Softly Staunt said, making them strain their ears to hear it, “I accept the concept of the turning wheel, and I gladly yield my place to those who are to come. But let me tell you that this is not an ordinary Going. You know, when I came here I thought I was weary of the world and ready to Go, but yet I stayed, I held back from the brink, I delayed, I pretended. I even—Martin knows this—began another opera. I was told I could go home, and I refused.
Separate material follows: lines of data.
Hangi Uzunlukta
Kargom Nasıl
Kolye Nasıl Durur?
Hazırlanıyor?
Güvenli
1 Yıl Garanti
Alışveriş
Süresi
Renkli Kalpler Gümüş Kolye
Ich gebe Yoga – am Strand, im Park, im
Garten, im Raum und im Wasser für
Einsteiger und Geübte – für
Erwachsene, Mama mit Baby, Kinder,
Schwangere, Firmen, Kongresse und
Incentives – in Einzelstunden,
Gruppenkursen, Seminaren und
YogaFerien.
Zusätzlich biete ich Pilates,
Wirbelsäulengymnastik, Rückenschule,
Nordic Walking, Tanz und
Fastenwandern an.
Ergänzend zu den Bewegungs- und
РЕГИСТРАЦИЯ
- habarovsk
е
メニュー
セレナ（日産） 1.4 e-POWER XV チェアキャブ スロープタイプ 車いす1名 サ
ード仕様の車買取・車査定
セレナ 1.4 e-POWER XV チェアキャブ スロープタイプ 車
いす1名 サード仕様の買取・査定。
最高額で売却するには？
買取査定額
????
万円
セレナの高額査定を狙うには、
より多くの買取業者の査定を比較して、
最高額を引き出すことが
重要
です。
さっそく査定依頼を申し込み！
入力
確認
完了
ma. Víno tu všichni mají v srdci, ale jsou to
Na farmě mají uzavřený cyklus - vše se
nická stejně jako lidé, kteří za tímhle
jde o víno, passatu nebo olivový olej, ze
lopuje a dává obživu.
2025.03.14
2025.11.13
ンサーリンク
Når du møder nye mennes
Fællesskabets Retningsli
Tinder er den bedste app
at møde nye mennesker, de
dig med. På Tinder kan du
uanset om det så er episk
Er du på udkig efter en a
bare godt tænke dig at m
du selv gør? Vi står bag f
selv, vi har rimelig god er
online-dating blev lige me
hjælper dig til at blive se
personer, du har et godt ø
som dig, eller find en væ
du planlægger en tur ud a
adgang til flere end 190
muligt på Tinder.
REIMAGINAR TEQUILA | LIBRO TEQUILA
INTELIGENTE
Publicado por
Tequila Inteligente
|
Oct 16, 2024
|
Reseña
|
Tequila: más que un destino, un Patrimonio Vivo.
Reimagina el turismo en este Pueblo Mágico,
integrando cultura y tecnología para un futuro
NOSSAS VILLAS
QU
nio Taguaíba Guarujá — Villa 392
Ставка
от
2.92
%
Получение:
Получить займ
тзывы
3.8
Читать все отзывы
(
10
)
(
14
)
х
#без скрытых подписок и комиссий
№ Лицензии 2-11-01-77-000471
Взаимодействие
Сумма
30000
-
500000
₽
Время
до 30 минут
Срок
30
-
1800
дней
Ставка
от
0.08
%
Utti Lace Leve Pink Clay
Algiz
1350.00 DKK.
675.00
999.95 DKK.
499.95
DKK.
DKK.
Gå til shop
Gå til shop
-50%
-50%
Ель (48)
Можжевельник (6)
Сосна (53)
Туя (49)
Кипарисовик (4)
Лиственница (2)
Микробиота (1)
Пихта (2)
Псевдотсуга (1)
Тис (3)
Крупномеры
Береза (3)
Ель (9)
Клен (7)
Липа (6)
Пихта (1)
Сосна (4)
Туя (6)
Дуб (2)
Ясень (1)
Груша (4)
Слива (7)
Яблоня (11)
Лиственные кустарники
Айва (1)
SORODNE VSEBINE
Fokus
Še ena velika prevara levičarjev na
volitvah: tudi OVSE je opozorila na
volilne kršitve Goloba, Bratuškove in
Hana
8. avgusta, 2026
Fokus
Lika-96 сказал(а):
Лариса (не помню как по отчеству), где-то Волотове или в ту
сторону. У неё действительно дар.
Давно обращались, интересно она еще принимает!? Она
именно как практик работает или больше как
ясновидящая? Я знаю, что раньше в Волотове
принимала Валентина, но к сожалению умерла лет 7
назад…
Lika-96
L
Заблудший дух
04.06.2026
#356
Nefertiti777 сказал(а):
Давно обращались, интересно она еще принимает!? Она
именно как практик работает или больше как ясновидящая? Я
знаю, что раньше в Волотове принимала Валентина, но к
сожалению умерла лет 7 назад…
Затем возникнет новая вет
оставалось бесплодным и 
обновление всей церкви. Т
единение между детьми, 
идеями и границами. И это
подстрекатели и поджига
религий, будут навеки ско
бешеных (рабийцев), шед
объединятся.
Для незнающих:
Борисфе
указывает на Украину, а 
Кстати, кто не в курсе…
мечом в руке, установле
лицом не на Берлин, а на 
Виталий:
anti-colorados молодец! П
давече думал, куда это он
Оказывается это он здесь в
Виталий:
Hallam forgive me, but I refused. For his way is not the only way of Going. Because life still seems sweet, I give it up today. And so I take my final pleasure: that of relinquishing the only thing left to me worth keeping.”

They were whispering. They were staring.

I have said all the wrong things, he thought. I have spoiled the day for them. But whose Going is it? Why should I care about them?

Martin Bollinger, bending low, murmured, “It’s still not too late, Henry. We can stop everything right now.”

“The final temptation,” Staunt said. “And I withstand it. Bring down the curtain. I’m ready to Go.”

They wheeled him to the innermost chamber. When they offered him the cup, he seized it, winked at Martin Bollinger, and drained it in a single gulp.